Today is Day 8 in 31 days to Loving Sensory Parenting. You can read all the posts so far by going here.
Yesterday we talked about the importance of routine. Today I’m going to share with you a few of the tools that we use to help us get from point A to point B. If you’ve been on this journey for a bit you probably know and have heard of visual schedules. But if you are new, visual schedules are a concept to help kids organize the things they need to do instead of just verbally telling them. Sometimes, atypical kids respond better to images they are able to take it in and processes it easier.
We’ve used a few different types in our house. Everything from the most common form PECS on magnets on our fridge. Those didn’t work very well for us. She would hide them, rip them and bite them if it was something she didn’t want to do.
A visual calendar has worked really well in our house. Miss Sensory loves to know what is coming up next and what happens when. So when she asks me a million times what day is her fall festival at school and I can tell her to go to the calendar and look for the fall leaf. I use Word and copy and paste clip art into the calendar.
Sometimes, what has worked best for us is even just me sitting down with her and drawing simple pictures and a word. She has an innate ability to remember what is what and she can see what’s coming up and she loves to be a part of making her schedule. Often she likes to even color it in after I draw something like this:
More recently I made her a morning checklist so she could “check” off each completed task and then she could show me everything she completed and I could ask her what was left.

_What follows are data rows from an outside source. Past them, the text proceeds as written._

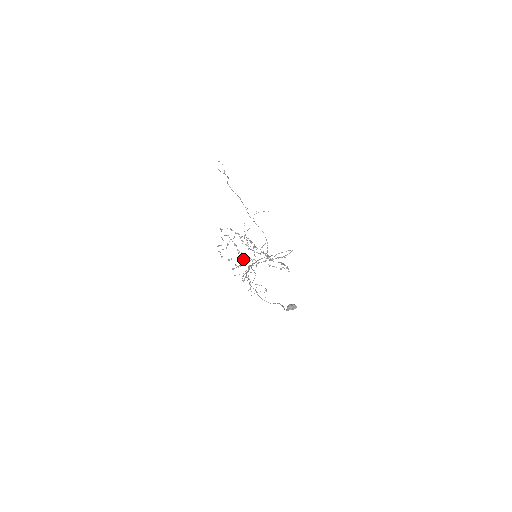
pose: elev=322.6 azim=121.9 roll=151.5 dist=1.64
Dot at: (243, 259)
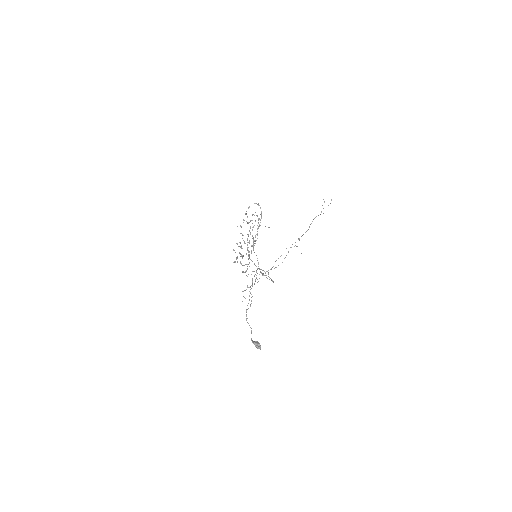
Dot at: (247, 244)
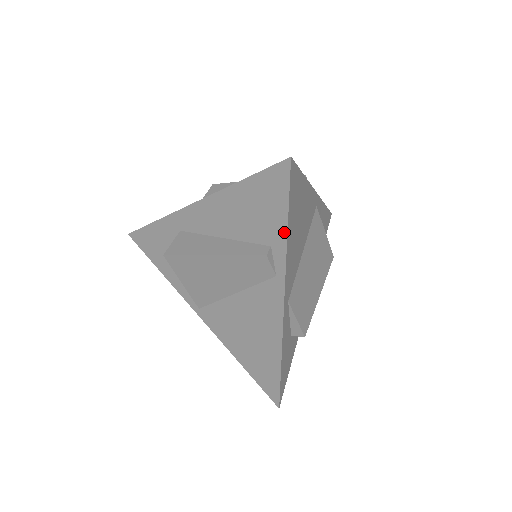
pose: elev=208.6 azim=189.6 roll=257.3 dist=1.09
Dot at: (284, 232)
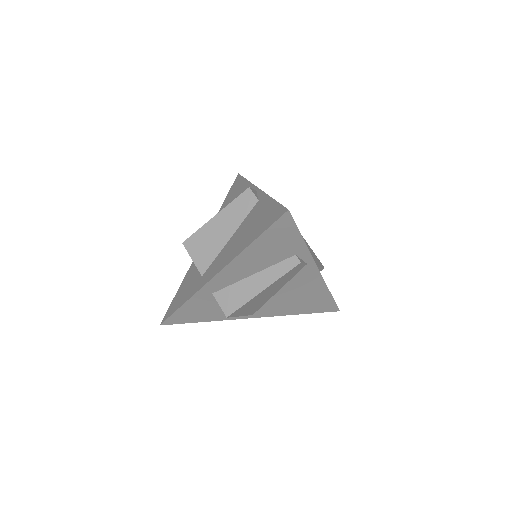
Dot at: (302, 243)
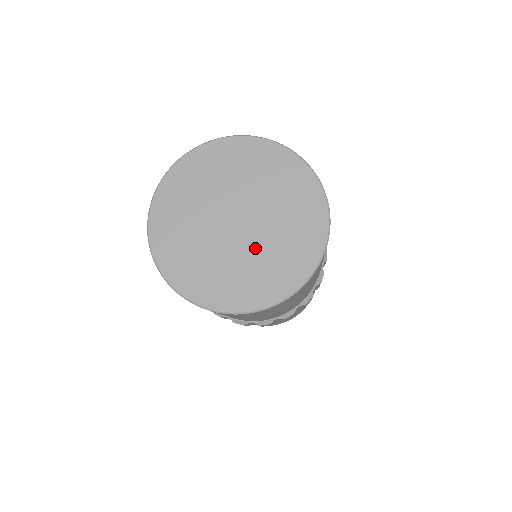
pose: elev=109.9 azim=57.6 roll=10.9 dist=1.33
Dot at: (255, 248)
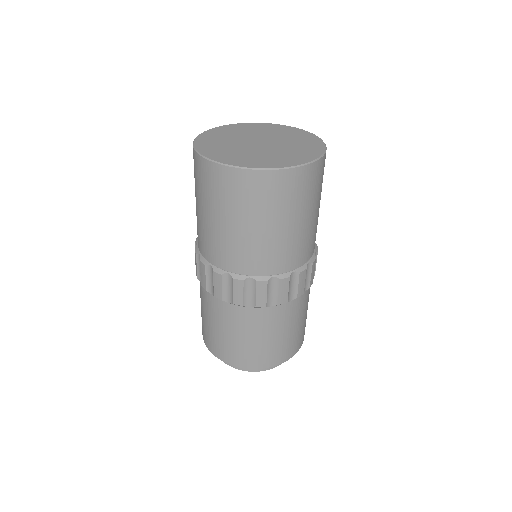
Dot at: (283, 146)
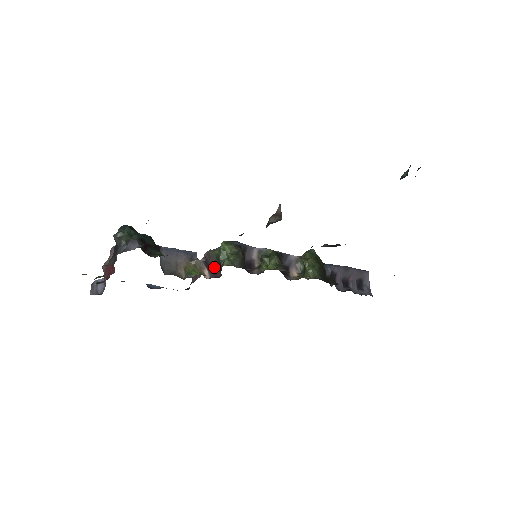
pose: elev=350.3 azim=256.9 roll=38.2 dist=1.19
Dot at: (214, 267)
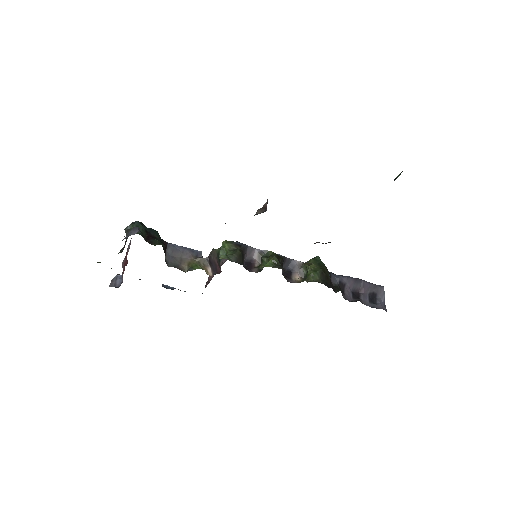
Dot at: (216, 264)
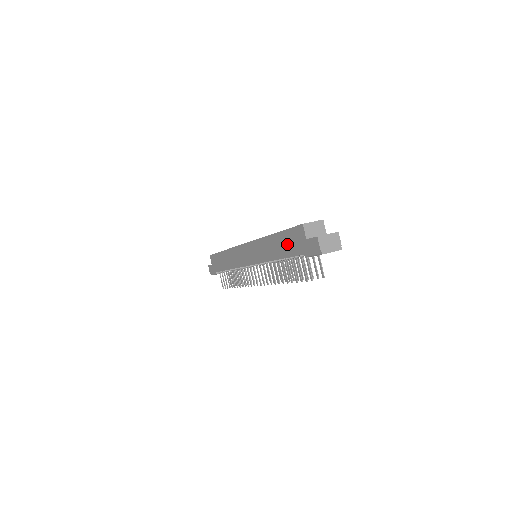
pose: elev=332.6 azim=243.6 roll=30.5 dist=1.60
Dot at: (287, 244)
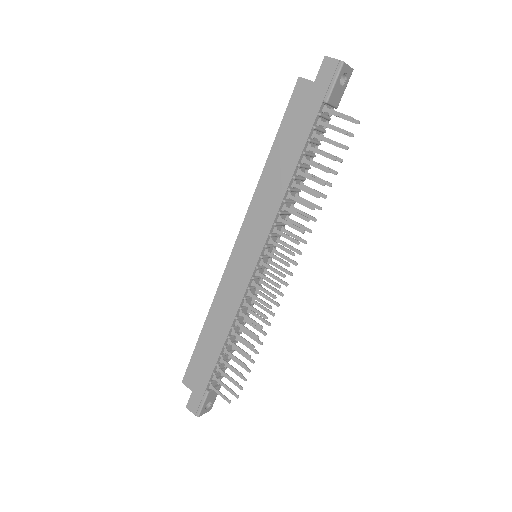
Dot at: (294, 131)
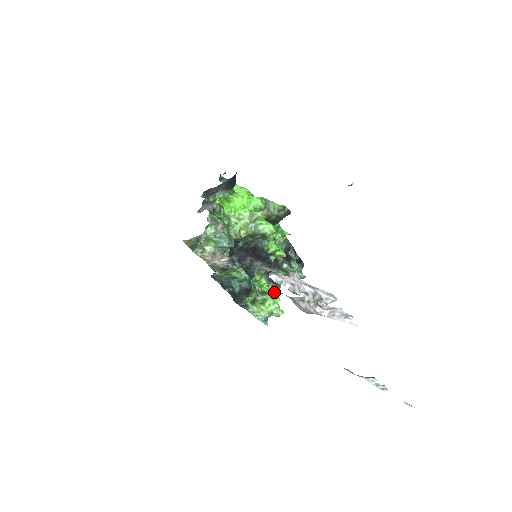
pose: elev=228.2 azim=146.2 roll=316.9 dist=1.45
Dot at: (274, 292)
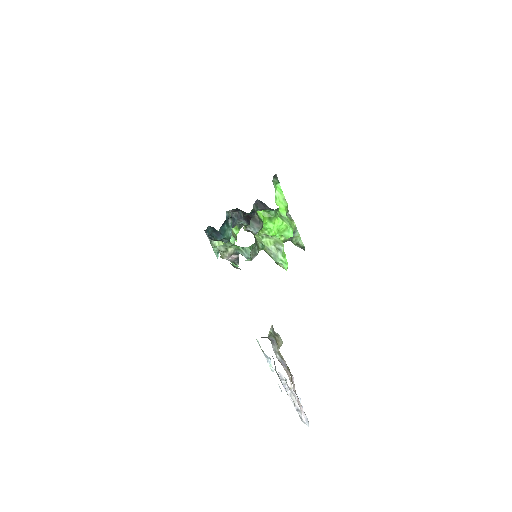
Dot at: (236, 231)
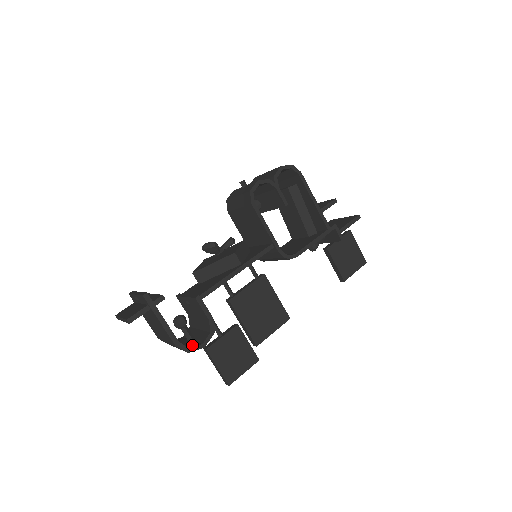
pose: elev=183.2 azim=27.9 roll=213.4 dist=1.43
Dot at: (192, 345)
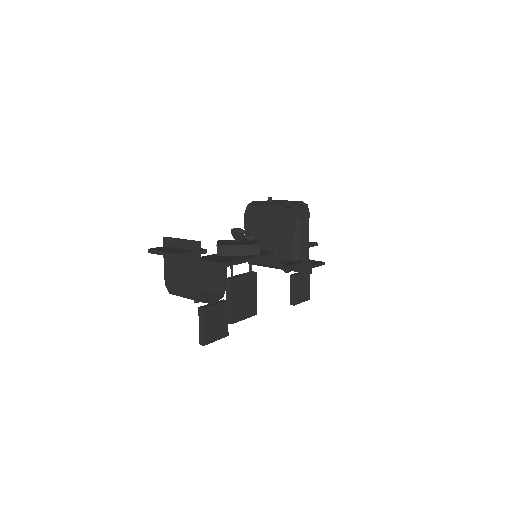
Dot at: occluded
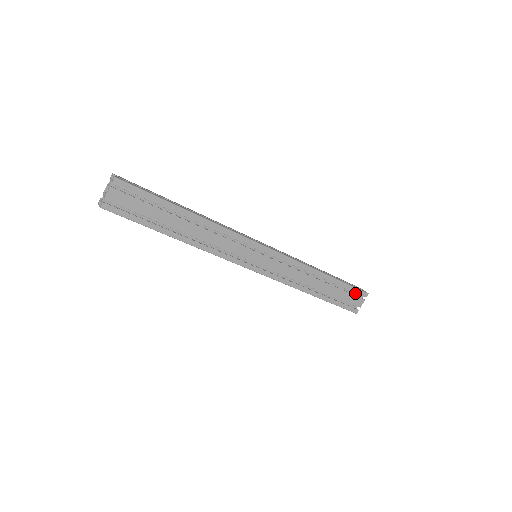
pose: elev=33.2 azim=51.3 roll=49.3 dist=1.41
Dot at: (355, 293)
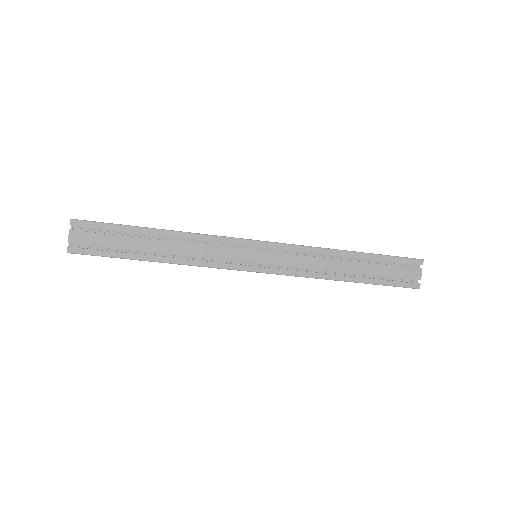
Dot at: (406, 265)
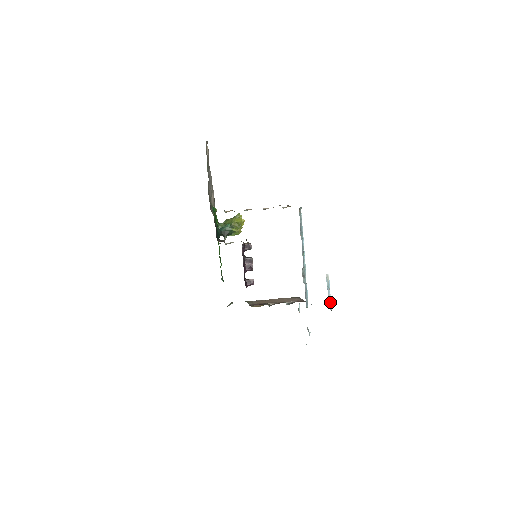
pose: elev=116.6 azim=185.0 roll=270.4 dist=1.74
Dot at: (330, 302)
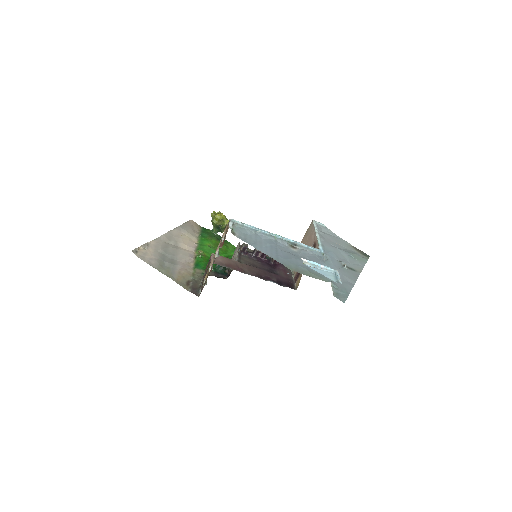
Dot at: (328, 269)
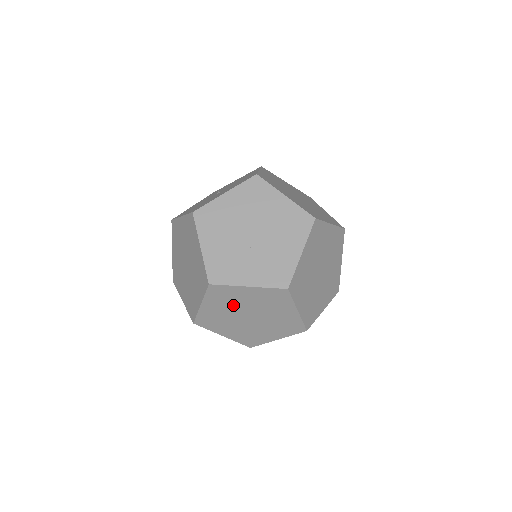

The best thing that has worked for us is mapping. Miss Sensory is a big fan of pirates and adventures so we “map” out tasks or things we need to do or what the schedule is. You can get a copy of our map by subscribing to our e-mail list. You could either print off clipart from google and glue it to the map or draw simple pictures. If you have a child that’s reading you could write the tasks in. Start at the green star and end at the red star. Making a game out of tasks helps take the focus off of these are things you have to do and they become a fun adventure.